Retailers need lower business costs to invest in people, places and prices, says BRC
The Chief Executive of the British Retail Consortium (BRC) has responded to the Spring Statement, highlighting the need for government to lower business costs so that retailers can reinvest in their employees, retail locations and prices.
"Retail has unparalleled reach across the country and stands ready to work with the Government to ‘spread’ and ‘unlock’ opportunity in every part of Britain. But to do so, the Government must get a grip on the cost of doing business so retailers can invest confidently in people, places, and prices," said BRC CEO Helen Dickinson.

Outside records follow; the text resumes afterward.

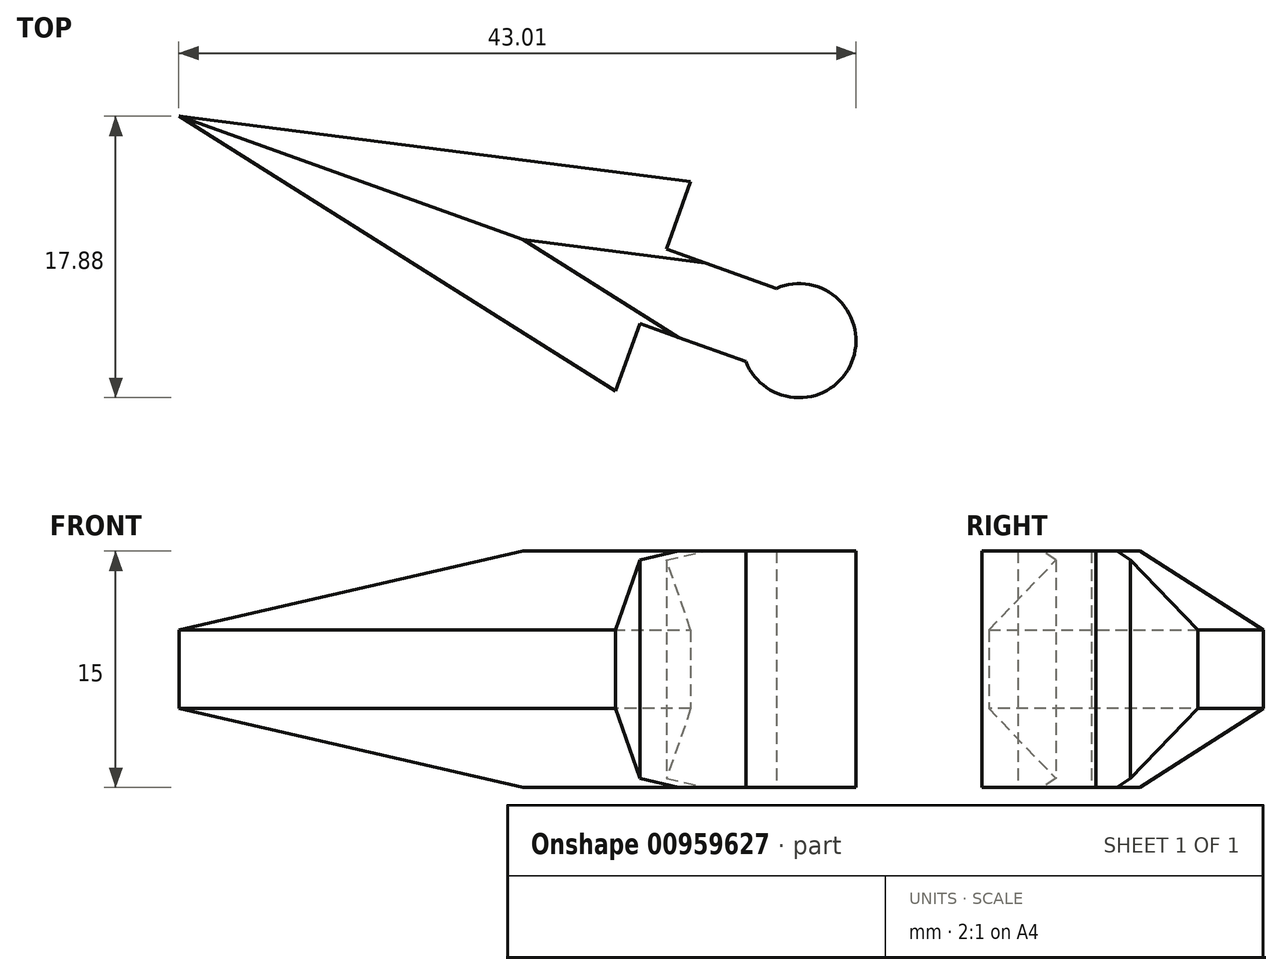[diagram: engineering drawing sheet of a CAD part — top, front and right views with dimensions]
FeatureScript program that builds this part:
annotation { "Feature Type Name" : "Feature", "Feature Type Description" : "" }
export const myFeature = defineFeature(function(context is Context, id is Id, definition is map)
    precondition{}
    {
        {
            var Q0;
            Q0=qCreatedBy(makeId("Top.planeOp"),FACE);
            var sketch = newSketch(context, id + "F0", { "sketchPlane" : qUnion([Q0])});
            skCircle(sketch, "E0", {"center": v(-175.92, -10.1) * mm, "radius": 3.62 * mm});
            skLineSegment(sketch, "E1", {"start": v(-179.28, -8.76) * mm, "end": v(-215.3, 4.16) * mm});
            skLineSegment(sketch, "E2", {"start": v(-177.35, -6.78) * mm, "end": v(-184.33, -4.28) * mm});
            skLineSegment(sketch, "E3", {"start": v(-184.33, -4.28) * mm, "end": v(-182.8, 0) * mm});
            skLineSegment(sketch, "E4", {"start": v(-182.8, 0) * mm, "end": v(-215.3, 4.16) * mm});
            skLineSegment(sketch, "E5.MirrorCS", {"start": v(-187.56, -13.29) * mm, "end": v(-215.3, 4.16) * mm});
            skLineSegment(sketch, "E6.MirrorCS", {"start": v(-186.02, -9) * mm, "end": v(-187.56, -13.29) * mm});
            skLineSegment(sketch, "E7.MirrorCS", {"start": v(-179.05, -11.5) * mm, "end": v(-186.02, -9) * mm});
            skSolve(sketch);
        }
        {
            var Q0;
            {var subQ1=sQuery(id+"F0.wireOp",EDGE,"E1");Q0=makeQuery(id+"F0.imprint","IMPRINT",FACE,{"disambiguationData":[TD([[makeQuery(id+"F0.imprint","IMPRINT",EDGE,{"derivedFrom":subQ1}),1.0]])]});}
            var Q1;
            {var subQ1=sQuery(id+"F0.wireOp",EDGE,"E1");Q1=makeQuery(id+"F0.imprint","IMPRINT",FACE,{"disambiguationData":[TD([[makeQuery(id+"F0.imprint","IMPRINT",EDGE,{"derivedFrom":subQ1}),-1.0]])]});}
            var Q2;
            {var subQ0=sQuery(id+"F0.wireOp",EDGE,"E0");var subQ1=makeQuery(id+"F0.imprint","INTERSECT",VERTEX,{"derivedFrom":[subQ0,sQuery(id+"F0.wireOp",EDGE,"E1")]});Q2=makeQuery(id+"F0.imprint","IMPRINT",FACE,{"disambiguationData":[TD([[makeQuery(id+"F0.imprint","IMPRINT",EDGE,{"disambiguationData":[TD([[subQ1,1.0]])],"derivedFrom":subQ0}),1.0]])]});}
            extrude(context, id + "F1", {"entities" : qUnion([Q0, Q1, Q2]), "depth" : 15 * mm, "offsetDistance" : 25 * mm});
        }
        {
            var Q0;
            Q0=makeQuery(id+"F1.opExtrude","CAP_EDGE",EDGE,{"disambiguationData":[OSD([sQuery(id+"F0.wireOp",EDGE,"E5.MirrorCS")])],"isStart":false});
            var Q1;
            Q1=makeQuery(id+"F1.opExtrude","CAP_EDGE",EDGE,{"disambiguationData":[OSD([sQuery(id+"F0.wireOp",EDGE,"E4")])],"isStart":false});
            var Q2;
            Q2=makeQuery(id+"F1.opExtrude","CAP_EDGE",EDGE,{"disambiguationData":[OSD([sQuery(id+"F0.wireOp",EDGE,"E4")])],"isStart":true});
            var Q3;
            Q3=makeQuery(id+"F1.opExtrude","CAP_EDGE",EDGE,{"disambiguationData":[OSD([sQuery(id+"F0.wireOp",EDGE,"E5.MirrorCS")])],"isStart":true});
            chamfer(context, id + "F2", {"entities" : qUnion([Q0, Q1, Q2, Q3]), "width" : 5 * mm, "tangentPropagation" : true});
        }
    });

"While household finances may improve later in the Parliament, the immediate risk is to jobs, especially in retail. At a time when job vacancies are falling and confidence is weak, the priority should be protecting employment and strengthening living standards.
"Instead, retailers face a cost-of-doing-business crisis. Employment costs rose by more than £5 billion last year, and poorly implemented reforms in the Employment Rights Act risk adding further cost and complexity at the worst possible moment. Reforms must raise standards without deterring hiring."

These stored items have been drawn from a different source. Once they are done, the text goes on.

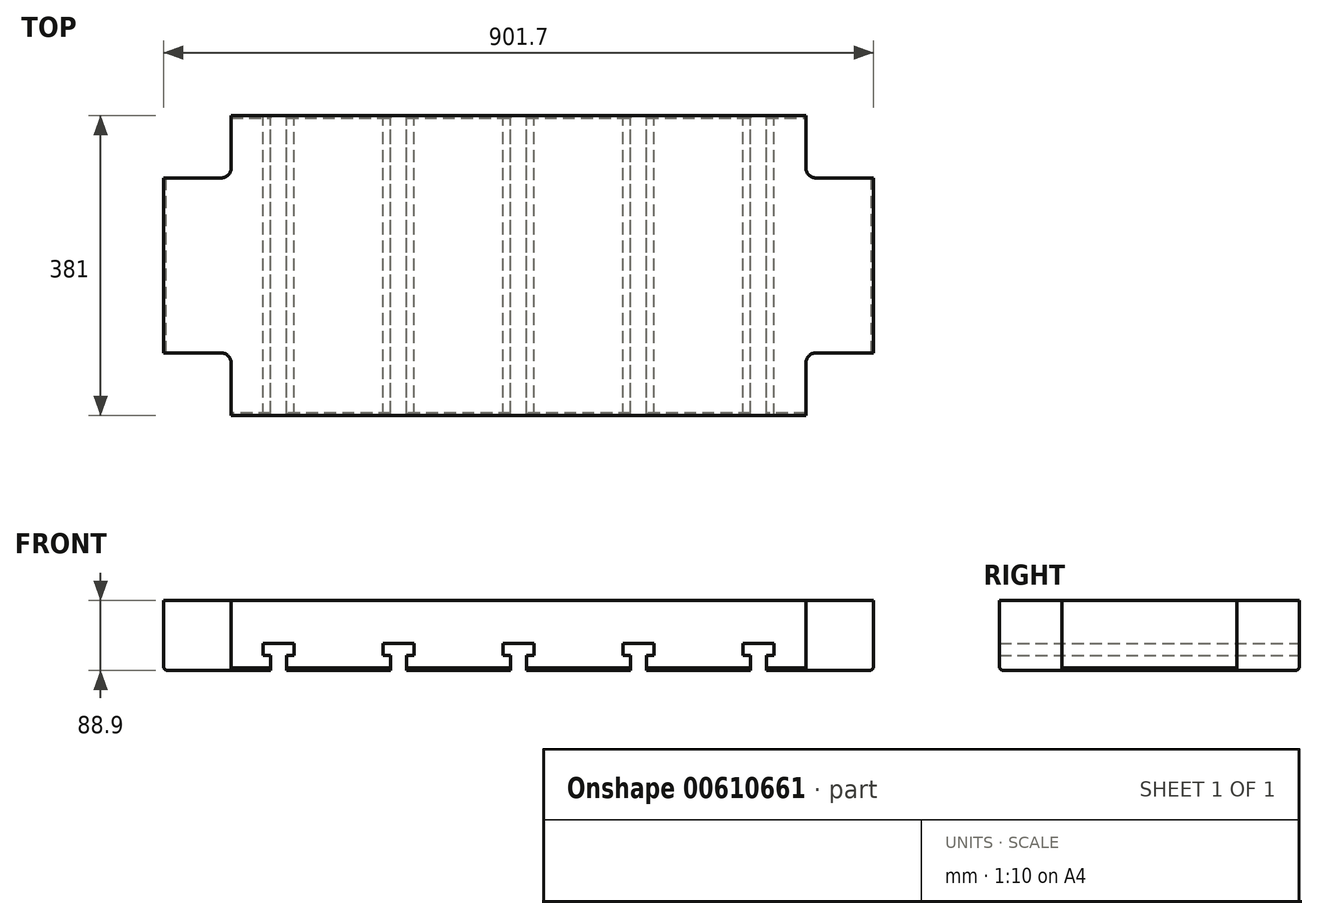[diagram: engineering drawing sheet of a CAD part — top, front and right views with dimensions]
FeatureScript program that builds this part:
annotation { "Feature Type Name" : "Feature", "Feature Type Description" : "" }
export const myFeature = defineFeature(function(context is Context, id is Id, definition is map)
    precondition{}
    {
        {
            var Q0;
            Q0=qCreatedBy(makeId("Top.planeOp"),FACE);
            var sketch = newSketch(context, id + "F0", { "sketchPlane" : qUnion([Q0])});
            skLineSegment(sketch, "E0.bottom", {"start": v(450.85, -190.5) * mm, "end": v(-450.85, -190.5) * mm});
            skLineSegment(sketch, "E0.top", {"start": v(450.85, 190.5) * mm, "end": v(-450.85, 190.5) * mm});
            skLineSegment(sketch, "E0.left", {"start": v(450.85, -190.5) * mm, "end": v(450.85, 190.5) * mm});
            skLineSegment(sketch, "E0.right", {"start": v(-450.85, -190.5) * mm, "end": v(-450.85, 190.5) * mm});
            skPoint(sketch, "E0.middle", {"position": v(0, 0) * mm});
            skSolve(sketch);
        }
        {
            var Q0;
            Q0=qSketchRegion(id+"F0",true);
            extrude(context, id + "F1", {"entities" : qUnion([Q0]), "depth" : 88.9 * mm, "offsetDistance" : 25.4 * mm});
        }
        {
            var Q0;
            Q0=makeQuery(id+"F1.opExtrude","CAP_FACE",FACE,{"disambiguationData":[OSD([sQuery(id+"F0.wireOp",EDGE,"E0.bottom"),sQuery(id+"F0.wireOp",EDGE,"E0.top"),sQuery(id+"F0.wireOp",EDGE,"E0.left"),sQuery(id+"F0.wireOp",EDGE,"E0.right")])],"isStart":false});
            chamfer(context, id + "F2", {"entities" : qUnion([Q0]), "width" : 3.17 * mm, "tangentPropagation" : true});
        }
        {
            var Q0;
            Q0=makeQuery(id+"F1.opExtrude","SWEPT_FACE",FACE,{"disambiguationData":[OSD([sQuery(id+"F0.wireOp",EDGE,"E0.bottom")])]});
            var sketch = newSketch(context, id + "F3", { "sketchPlane" : qUnion([Q0])});
            skLineSegment(sketch, "E1.0", {"start": v(-447.68, 88.9) * mm, "end": v(447.68, 88.9) * mm});
            skLineSegment(sketch, "E2", {"start": v(-10.32, 88.9) * mm, "end": v(-10.32, 69.85) * mm});
            skLineSegment(sketch, "E3", {"start": v(-10.32, 69.85) * mm, "end": v(-19.84, 69.85) * mm});
            skLineSegment(sketch, "E4", {"start": v(-19.84, 69.85) * mm, "end": v(-19.84, 54.77) * mm});
            skLineSegment(sketch, "E5", {"start": v(-19.84, 54.77) * mm, "end": v(19.84, 54.77) * mm});
            skLineSegment(sketch, "E6", {"start": v(19.84, 54.77) * mm, "end": v(19.84, 69.85) * mm});
            skLineSegment(sketch, "E7", {"start": v(19.84, 69.85) * mm, "end": v(10.32, 69.85) * mm});
            skLineSegment(sketch, "E8", {"start": v(10.32, 69.85) * mm, "end": v(10.32, 88.9) * mm});
            skLineSegment(sketch, "E9.1.0.0", {"start": v(172.24, 54.77) * mm, "end": v(172.24, 69.85) * mm});
            skLineSegment(sketch, "E9.1.0.1", {"start": v(132.56, 54.77) * mm, "end": v(172.24, 54.77) * mm});
            skLineSegment(sketch, "E9.1.0.2", {"start": v(162.72, 69.85) * mm, "end": v(162.72, 88.9) * mm});
            skLineSegment(sketch, "E9.1.0.3", {"start": v(132.56, 69.85) * mm, "end": v(132.56, 54.77) * mm});
            skLineSegment(sketch, "E9.1.0.4", {"start": v(142.08, 88.9) * mm, "end": v(142.08, 69.85) * mm});
            skLineSegment(sketch, "E9.1.0.5", {"start": v(172.24, 69.85) * mm, "end": v(162.72, 69.85) * mm});
            skLineSegment(sketch, "E9.1.0.6", {"start": v(142.08, 69.85) * mm, "end": v(132.56, 69.85) * mm});
            skLineSegment(sketch, "E9.2.0.0", {"start": v(324.64, 54.77) * mm, "end": v(324.64, 69.85) * mm});
            skLineSegment(sketch, "E9.2.0.1", {"start": v(284.96, 54.77) * mm, "end": v(324.64, 54.77) * mm});
            skLineSegment(sketch, "E9.2.0.2", {"start": v(315.12, 69.85) * mm, "end": v(315.12, 88.9) * mm});
            skLineSegment(sketch, "E9.2.0.3", {"start": v(284.96, 69.85) * mm, "end": v(284.96, 54.77) * mm});
            skLineSegment(sketch, "E9.2.0.4", {"start": v(294.48, 88.9) * mm, "end": v(294.48, 69.85) * mm});
            skLineSegment(sketch, "E9.2.0.5", {"start": v(324.64, 69.85) * mm, "end": v(315.12, 69.85) * mm});
            skLineSegment(sketch, "E9.2.0.6", {"start": v(294.48, 69.85) * mm, "end": v(284.96, 69.85) * mm});
            skLineSegment(sketch, "E9.direction1", {"start": v(-19.84, 54.77) * mm, "end": v(132.56, 54.77) * mm, "construction": true});
            skLineSegment(sketch, "E10.1.0.0", {"start": v(-172.24, 69.85) * mm, "end": v(-172.24, 54.77) * mm});
            skLineSegment(sketch, "E10.1.0.1", {"start": v(-162.72, 88.9) * mm, "end": v(-162.72, 69.85) * mm});
            skLineSegment(sketch, "E10.1.0.2", {"start": v(-172.24, 54.77) * mm, "end": v(-132.56, 54.77) * mm});
            skLineSegment(sketch, "E10.1.0.3", {"start": v(-132.56, 54.77) * mm, "end": v(-132.56, 69.85) * mm});
            skLineSegment(sketch, "E10.1.0.4", {"start": v(-142.08, 69.85) * mm, "end": v(-142.08, 88.9) * mm});
            skLineSegment(sketch, "E10.1.0.5", {"start": v(-162.72, 69.85) * mm, "end": v(-172.24, 69.85) * mm});
            skLineSegment(sketch, "E10.1.0.6", {"start": v(-132.56, 69.85) * mm, "end": v(-142.08, 69.85) * mm});
            skLineSegment(sketch, "E10.2.0.0", {"start": v(-324.64, 69.85) * mm, "end": v(-324.64, 54.77) * mm});
            skLineSegment(sketch, "E10.2.0.1", {"start": v(-315.12, 88.9) * mm, "end": v(-315.12, 69.85) * mm});
            skLineSegment(sketch, "E10.2.0.2", {"start": v(-324.64, 54.77) * mm, "end": v(-284.96, 54.77) * mm});
            skLineSegment(sketch, "E10.2.0.3", {"start": v(-284.96, 54.77) * mm, "end": v(-284.96, 69.85) * mm});
            skLineSegment(sketch, "E10.2.0.4", {"start": v(-294.48, 69.85) * mm, "end": v(-294.48, 88.9) * mm});
            skLineSegment(sketch, "E10.2.0.5", {"start": v(-315.12, 69.85) * mm, "end": v(-324.64, 69.85) * mm});
            skLineSegment(sketch, "E10.2.0.6", {"start": v(-284.96, 69.85) * mm, "end": v(-294.48, 69.85) * mm});
            skLineSegment(sketch, "E10.direction1", {"start": v(-19.84, 54.77) * mm, "end": v(-172.24, 54.77) * mm, "construction": true});
            skSolve(sketch);
        }
        {
            var Q0;
            Q0=qSketchRegion(id+"F3",true);
            extrude(context, id + "F4", {"entities" : qUnion([Q0]), "operationType" : NewBodyOperationType.REMOVE, "endBound" : BoundingType.THROUGH_ALL, "oppositeDirection" : true, "depth" : 25.4 * mm, "offsetDistance" : 25.4 * mm});
        }
        {
            var Q0;
            Q0=makeQuery(id+"F1.opExtrude","CAP_FACE",FACE,{"disambiguationData":[OSD([sQuery(id+"F0.wireOp",EDGE,"E0.bottom"),sQuery(id+"F0.wireOp",EDGE,"E0.top"),sQuery(id+"F0.wireOp",EDGE,"E0.left"),sQuery(id+"F0.wireOp",EDGE,"E0.right")])],"isStart":true});
            var sketch = newSketch(context, id + "F5", { "sketchPlane" : qUnion([Q0])});
            skLineSegment(sketch, "E11", {"start": v(-365.12, -190.5) * mm, "end": v(-365.12, -123.83) * mm});
            skLineSegment(sketch, "E12", {"start": v(-377.82, -111.13) * mm, "end": v(-450.85, -111.13) * mm});
            skPoint(sketch, "E13.visualSharp", {"position": v(-365.12, -111.13) * mm});
            skArc(sketch, "E13.filletArc", {"start": v(-365.12, -123.83) * mm, "mid": v(-368.84, -114.84) * mm, "end": v(-377.82, -111.13) * mm});
            skArc(sketch, "E14.MirrorCS", {"start": v(365.12, -123.83) * mm, "mid": v(368.84, -114.84) * mm, "end": v(377.82, -111.13) * mm});
            skPoint(sketch, "E15.MirrorP", {"position": v(365.12, -111.13) * mm});
            skLineSegment(sketch, "E16.MirrorCS", {"start": v(365.12, -190.5) * mm, "end": v(365.12, -123.83) * mm});
            skLineSegment(sketch, "E17.MirrorCS", {"start": v(377.82, -111.13) * mm, "end": v(450.85, -111.13) * mm});
            skArc(sketch, "E18.MirrorCS", {"start": v(365.12, 123.83) * mm, "mid": v(368.84, 114.84) * mm, "end": v(377.82, 111.13) * mm});
            skArc(sketch, "E19.MirrorCS", {"start": v(-365.12, 123.83) * mm, "mid": v(-368.84, 114.84) * mm, "end": v(-377.82, 111.13) * mm});
            skLineSegment(sketch, "E20.MirrorCS", {"start": v(-377.82, 111.13) * mm, "end": v(-450.85, 111.13) * mm});
            skLineSegment(sketch, "E21.MirrorCS", {"start": v(-365.12, 190.5) * mm, "end": v(-365.12, 123.83) * mm});
            skPoint(sketch, "E22.MirrorP", {"position": v(365.12, 111.13) * mm});
            skLineSegment(sketch, "E23.MirrorCS", {"start": v(377.82, 111.13) * mm, "end": v(450.85, 111.13) * mm});
            skLineSegment(sketch, "E24.MirrorCS", {"start": v(365.12, 190.5) * mm, "end": v(365.12, 123.83) * mm});
            skPoint(sketch, "E25.MirrorP", {"position": v(-365.12, 111.13) * mm});
            skLineSegment(sketch, "E26", {"start": v(-450.85, -111.13) * mm, "end": v(-450.85, -190.5) * mm});
            skLineSegment(sketch, "E27", {"start": v(-450.85, -190.5) * mm, "end": v(-365.12, -190.5) * mm});
            skLineSegment(sketch, "E28", {"start": v(365.12, -190.5) * mm, "end": v(450.85, -190.5) * mm});
            skLineSegment(sketch, "E29", {"start": v(450.85, -190.5) * mm, "end": v(450.85, -111.13) * mm});
            skLineSegment(sketch, "E30", {"start": v(450.85, 111.13) * mm, "end": v(450.85, 190.5) * mm});
            skLineSegment(sketch, "E31", {"start": v(450.85, 190.5) * mm, "end": v(365.12, 190.5) * mm});
            skLineSegment(sketch, "E32", {"start": v(-365.12, 190.5) * mm, "end": v(-450.85, 190.5) * mm});
            skLineSegment(sketch, "E33", {"start": v(-450.85, 190.5) * mm, "end": v(-450.85, 111.13) * mm});
            skSolve(sketch);
        }
        {
            var Q0;
            Q0 = qSketchRegion(id + "F5", true);
            extrude(context, id + "F6", {"entities" : qUnion([Q0]), "operationType" : NewBodyOperationType.REMOVE, "endBound" : BoundingType.THROUGH_ALL, "oppositeDirection" : true, "depth" : 25.4 * mm, "offsetDistance" : 25.4 * mm});
        }
        {
            var Q0;
            Q0=makeQuery(id+"F1.opExtrude","CAP_FACE",FACE,{"disambiguationData":[OSD([sQuery(id+"F0.wireOp",EDGE,"E0.bottom"),sQuery(id+"F0.wireOp",EDGE,"E0.top"),sQuery(id+"F0.wireOp",EDGE,"E0.left"),sQuery(id+"F0.wireOp",EDGE,"E0.right")])],"isStart":true});
            var sketch = newSketch(context, id + "F7", { "sketchPlane" : qUnion([Q0])});
            skLineSegment(sketch, "E34", {"start": v(-102.03, 0) * mm, "end": v(104.14, 0) * mm, "construction": true});
            skSolve(sketch);
        }
        {
            var Q0;
            Q0=makeQuery(id+"F1.opExtrude","SWEPT_BODY",BODY,{"disambiguationData":[OSD([sQuery(id+"F0.wireOp",EDGE,"E0.bottom"),sQuery(id+"F0.wireOp",EDGE,"E0.top"),sQuery(id+"F0.wireOp",EDGE,"E0.left"),sQuery(id+"F0.wireOp",EDGE,"E0.right")])]});
            var Q1;
            Q1=sQuery(id+"F7.wireOp",EDGE,"E34");
            transform(context, id + "F8", {"entities" : qUnion([Q0]), "transformType" : TransformType.ROTATION, "transformAxis" : qUnion([Q1]), "angle" : 180 * degree, "makeCopy" : false});
        }
    });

The BRC reported in February that, according to its research, 61% of retail CFOs (Chief Financial Officers) and finance directors plan to “reduce the number of hours and overtime” for staff or even cut jobs altogether, with the BRC estimating that the cost of employing a full-time entry-level worker has therefore risen by 10%.
Across sectors in the UK, unemployment is expected to peak in 2026, according to the Office for Budget Responsibility (OBR), which published the Spring Statement on 3 March, before gradually declining to around 4.1% by 2030.
The forecast, which provides an interim view of public finances, projected real GDP growth at 1.1% in 2026, slightly lower than the 1.4% projected in the November 2025 Budget. In 2027 and 2028, this is expected to increase to 1.6%.
It also predicted that nominal weekly wage growth will slow to roughly 3.5% in 2026. CPI inflation is projected to fall to about 2.3% in 2026 and then remain around 2% over the following four years.
The OBR also specifically highlighted the risks from the current volatility of geopolitical and energy markets, especially regarding the conflict in the Middle East and its potential impact on gas and oil prices.
Dickinson added: "Today’s figures underline the scale of the economic challenge: growth is fragile, unemployment has climbed to 5.2% and is expected to rise, and businesses are cutting back."
"The Chancellor spoke about boosting investment in communities. Our high streets are the backbone of local economies, yet business rates continue to undermine their viability. While Government has taken some steps to fix the current system, it is broken and must be overhauled entirely to reduce the burden on the high street once and for all."